Encore une fois : l'attaque, la polémique est utilisée habilement pour développer des idées et les préciser. Cette fois ce sera sur le fameux passage du livre Les Blancs, les Juifs et nous :

"« Il n’y a pas d’homosexuels en Iran. » C’est Ahmadinejad qui parle. Cette réplique m’a percé le cerveau. Je l’encadre et je l’admire. « Il n’y a pas d’homosexuels en Iran. » Je suis pétrifiée. Il y a des gens qui restent fascinés longtemps devant une œuvre d’art. Là, ça m’a fait pareil. Ahmadinejad, mon héros."
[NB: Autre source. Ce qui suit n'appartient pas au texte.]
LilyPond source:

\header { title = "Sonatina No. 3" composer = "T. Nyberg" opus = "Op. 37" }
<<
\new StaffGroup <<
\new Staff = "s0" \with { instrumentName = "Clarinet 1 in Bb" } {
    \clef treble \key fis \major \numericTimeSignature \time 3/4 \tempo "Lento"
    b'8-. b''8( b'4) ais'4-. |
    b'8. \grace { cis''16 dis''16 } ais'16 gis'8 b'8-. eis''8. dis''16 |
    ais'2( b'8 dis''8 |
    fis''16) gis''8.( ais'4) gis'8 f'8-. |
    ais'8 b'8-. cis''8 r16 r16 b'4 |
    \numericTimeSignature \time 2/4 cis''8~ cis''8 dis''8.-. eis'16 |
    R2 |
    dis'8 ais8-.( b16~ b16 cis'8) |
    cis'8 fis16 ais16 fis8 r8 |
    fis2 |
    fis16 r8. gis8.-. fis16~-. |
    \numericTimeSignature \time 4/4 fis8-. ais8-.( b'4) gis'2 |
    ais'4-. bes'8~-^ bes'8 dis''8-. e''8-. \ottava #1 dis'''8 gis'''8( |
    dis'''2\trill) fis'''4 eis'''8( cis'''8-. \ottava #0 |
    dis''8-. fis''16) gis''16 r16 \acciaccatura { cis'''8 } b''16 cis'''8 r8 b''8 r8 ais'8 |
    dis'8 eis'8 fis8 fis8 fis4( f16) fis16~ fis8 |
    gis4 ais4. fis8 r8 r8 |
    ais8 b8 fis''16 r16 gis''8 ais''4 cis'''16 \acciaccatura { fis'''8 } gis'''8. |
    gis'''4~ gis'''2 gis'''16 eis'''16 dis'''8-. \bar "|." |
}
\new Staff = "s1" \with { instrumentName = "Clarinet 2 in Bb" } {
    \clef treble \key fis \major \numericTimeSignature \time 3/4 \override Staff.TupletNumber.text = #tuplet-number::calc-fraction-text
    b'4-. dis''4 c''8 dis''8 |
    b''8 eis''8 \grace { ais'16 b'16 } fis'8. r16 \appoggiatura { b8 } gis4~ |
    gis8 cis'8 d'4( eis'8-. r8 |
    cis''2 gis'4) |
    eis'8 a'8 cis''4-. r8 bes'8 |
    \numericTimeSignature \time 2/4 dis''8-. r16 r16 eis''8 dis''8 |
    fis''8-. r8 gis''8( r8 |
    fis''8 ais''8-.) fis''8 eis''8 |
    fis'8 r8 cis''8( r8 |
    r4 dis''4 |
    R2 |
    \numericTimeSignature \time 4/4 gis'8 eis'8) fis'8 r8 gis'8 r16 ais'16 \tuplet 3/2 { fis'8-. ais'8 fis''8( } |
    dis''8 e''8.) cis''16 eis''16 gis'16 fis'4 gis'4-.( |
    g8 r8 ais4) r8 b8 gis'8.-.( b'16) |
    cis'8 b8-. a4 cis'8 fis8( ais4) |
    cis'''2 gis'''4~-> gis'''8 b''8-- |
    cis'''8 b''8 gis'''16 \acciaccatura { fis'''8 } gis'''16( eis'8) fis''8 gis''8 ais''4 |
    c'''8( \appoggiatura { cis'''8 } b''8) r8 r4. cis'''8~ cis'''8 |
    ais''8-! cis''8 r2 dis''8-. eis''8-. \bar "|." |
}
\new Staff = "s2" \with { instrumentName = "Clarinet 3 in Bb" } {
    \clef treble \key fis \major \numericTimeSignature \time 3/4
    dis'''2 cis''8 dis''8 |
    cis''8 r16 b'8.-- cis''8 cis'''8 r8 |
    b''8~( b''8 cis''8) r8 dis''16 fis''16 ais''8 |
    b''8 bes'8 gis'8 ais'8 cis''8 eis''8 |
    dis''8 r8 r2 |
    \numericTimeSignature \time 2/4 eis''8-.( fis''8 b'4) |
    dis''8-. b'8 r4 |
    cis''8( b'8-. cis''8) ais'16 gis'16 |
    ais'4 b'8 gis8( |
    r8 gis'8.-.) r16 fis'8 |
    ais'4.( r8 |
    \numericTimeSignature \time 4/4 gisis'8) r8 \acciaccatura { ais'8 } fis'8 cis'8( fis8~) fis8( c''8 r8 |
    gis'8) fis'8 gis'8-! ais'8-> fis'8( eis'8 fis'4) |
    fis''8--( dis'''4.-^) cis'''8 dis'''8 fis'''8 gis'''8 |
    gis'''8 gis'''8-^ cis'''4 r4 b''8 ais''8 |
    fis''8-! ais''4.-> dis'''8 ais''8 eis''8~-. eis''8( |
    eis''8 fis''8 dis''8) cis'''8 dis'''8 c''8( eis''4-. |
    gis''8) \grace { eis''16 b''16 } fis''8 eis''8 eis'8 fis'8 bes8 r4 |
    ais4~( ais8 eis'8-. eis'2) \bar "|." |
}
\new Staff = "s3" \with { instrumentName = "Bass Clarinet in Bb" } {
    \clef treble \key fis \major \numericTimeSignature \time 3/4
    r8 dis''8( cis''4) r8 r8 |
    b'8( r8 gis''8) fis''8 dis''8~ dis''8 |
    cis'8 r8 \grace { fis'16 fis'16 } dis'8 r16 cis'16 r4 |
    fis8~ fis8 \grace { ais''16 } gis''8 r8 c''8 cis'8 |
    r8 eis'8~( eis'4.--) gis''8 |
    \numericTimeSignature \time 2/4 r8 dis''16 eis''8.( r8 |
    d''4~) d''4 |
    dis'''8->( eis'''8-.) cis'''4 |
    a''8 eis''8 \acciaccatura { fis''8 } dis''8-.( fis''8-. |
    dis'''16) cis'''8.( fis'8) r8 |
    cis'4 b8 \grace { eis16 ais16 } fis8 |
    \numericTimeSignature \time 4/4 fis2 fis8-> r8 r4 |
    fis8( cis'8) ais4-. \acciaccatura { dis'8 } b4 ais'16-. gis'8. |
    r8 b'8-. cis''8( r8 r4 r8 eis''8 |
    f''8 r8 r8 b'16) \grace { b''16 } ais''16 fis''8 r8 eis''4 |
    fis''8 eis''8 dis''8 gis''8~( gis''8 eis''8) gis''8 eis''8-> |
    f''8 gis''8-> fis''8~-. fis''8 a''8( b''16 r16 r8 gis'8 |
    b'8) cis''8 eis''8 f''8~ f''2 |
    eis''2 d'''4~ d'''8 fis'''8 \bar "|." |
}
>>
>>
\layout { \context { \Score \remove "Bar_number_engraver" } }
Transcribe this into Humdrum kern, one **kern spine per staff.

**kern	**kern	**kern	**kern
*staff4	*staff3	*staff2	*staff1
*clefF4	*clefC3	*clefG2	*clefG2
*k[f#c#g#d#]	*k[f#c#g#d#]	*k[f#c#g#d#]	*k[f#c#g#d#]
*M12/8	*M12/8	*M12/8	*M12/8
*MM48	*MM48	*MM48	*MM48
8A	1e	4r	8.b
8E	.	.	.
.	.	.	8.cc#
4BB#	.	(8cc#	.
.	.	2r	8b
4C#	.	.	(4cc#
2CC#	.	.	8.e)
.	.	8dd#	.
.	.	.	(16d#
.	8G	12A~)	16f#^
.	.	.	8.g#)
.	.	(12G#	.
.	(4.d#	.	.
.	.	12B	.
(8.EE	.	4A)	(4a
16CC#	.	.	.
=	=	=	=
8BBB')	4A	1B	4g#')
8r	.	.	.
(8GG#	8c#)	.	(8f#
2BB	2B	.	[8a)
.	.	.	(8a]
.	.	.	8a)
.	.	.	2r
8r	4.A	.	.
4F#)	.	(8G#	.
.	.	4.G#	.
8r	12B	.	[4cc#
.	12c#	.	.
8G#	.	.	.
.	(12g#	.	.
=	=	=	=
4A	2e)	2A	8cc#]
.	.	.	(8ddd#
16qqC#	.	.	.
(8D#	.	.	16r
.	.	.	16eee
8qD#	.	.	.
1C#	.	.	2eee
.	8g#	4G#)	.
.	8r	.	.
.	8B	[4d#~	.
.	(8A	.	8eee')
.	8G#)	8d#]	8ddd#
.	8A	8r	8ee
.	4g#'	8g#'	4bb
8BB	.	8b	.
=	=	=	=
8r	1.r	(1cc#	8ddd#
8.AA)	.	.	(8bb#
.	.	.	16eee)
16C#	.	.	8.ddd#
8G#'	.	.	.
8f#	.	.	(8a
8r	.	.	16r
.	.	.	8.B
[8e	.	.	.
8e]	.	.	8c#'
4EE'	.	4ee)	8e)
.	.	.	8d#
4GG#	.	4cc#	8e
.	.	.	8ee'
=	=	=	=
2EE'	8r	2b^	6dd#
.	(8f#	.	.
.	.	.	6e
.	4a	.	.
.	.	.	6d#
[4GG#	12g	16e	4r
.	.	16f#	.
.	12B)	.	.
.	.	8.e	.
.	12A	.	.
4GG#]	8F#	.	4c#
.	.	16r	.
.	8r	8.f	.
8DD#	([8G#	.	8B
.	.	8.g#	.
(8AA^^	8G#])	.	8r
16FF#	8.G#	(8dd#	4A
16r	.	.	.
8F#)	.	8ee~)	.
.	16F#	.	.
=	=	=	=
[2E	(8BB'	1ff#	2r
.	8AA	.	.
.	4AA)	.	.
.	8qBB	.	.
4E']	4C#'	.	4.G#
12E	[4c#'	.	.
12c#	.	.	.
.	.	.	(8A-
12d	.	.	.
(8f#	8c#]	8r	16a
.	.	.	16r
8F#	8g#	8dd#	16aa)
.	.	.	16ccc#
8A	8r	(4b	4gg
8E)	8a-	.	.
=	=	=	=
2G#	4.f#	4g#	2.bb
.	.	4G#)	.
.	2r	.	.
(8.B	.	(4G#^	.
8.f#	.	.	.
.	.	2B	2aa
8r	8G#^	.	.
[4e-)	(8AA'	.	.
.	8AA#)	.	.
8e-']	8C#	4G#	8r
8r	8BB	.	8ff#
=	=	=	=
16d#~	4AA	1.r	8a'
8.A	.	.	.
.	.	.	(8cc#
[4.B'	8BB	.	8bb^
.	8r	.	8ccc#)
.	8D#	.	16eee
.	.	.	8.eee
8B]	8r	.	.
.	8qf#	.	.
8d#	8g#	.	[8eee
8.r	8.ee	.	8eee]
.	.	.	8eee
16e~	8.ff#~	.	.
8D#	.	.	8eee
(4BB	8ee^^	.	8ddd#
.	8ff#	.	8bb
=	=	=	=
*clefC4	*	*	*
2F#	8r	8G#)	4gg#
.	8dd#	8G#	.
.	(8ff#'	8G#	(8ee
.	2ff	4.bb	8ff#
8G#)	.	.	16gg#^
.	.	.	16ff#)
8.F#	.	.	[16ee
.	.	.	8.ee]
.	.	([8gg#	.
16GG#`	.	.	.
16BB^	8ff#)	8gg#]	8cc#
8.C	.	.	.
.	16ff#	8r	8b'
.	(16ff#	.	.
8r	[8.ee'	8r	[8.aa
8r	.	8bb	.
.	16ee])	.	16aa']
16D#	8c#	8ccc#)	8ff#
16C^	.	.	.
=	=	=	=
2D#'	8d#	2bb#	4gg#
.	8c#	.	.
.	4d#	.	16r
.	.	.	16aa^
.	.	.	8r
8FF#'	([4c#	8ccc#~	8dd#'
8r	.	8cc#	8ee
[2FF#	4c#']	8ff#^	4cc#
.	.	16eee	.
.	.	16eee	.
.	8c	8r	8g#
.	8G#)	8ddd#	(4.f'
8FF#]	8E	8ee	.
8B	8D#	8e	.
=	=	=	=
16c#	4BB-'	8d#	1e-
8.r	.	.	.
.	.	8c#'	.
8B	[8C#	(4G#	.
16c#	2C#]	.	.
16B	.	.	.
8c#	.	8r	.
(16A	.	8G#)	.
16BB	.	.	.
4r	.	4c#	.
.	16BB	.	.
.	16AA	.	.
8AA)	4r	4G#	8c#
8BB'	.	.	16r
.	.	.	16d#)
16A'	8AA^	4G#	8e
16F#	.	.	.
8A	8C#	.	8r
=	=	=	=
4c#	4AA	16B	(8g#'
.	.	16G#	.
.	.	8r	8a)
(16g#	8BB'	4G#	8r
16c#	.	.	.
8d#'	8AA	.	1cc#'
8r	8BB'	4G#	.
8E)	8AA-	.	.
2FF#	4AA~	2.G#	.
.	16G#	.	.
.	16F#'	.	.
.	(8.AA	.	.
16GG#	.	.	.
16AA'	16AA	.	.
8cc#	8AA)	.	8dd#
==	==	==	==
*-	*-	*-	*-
Ouf. Ça choque hein ? C'est normal, c’est fait exprès. Moi aussi je pourrai ne garder que cet extrait et critiquer à outrance Houria. Mais ma maman m'a dit d'être toujours honnête. Donc je lis la suite et je comprend qu’elle ne soutient pas la répression des homosexuels en Iran mais loue le fait que le président iranien ait énoncé un mensonge aussi éhonté que tous les mensonges tenus depuis toujours par les dirigeants occidentaux, leur tenant tête par là-même. Et ainsi je remercie Houria de m'avoir choqué et de m'avoir expliqué pourquoi : j’identifie cette part de Moi qui reste accroché au mythe de l'Occident juste et bon, cette fameuse modernité occidentale, afin de m'en défaire. Là est le cœur de la théorie décoloniale.

Vous comprenez la force de la forme au service du fond ? On la retrouve aussi bien chez Lénine que chez Houria et c'est là le trait des penseurs révolutionnaires : nous subvertir pour qu'on retourne ce monde.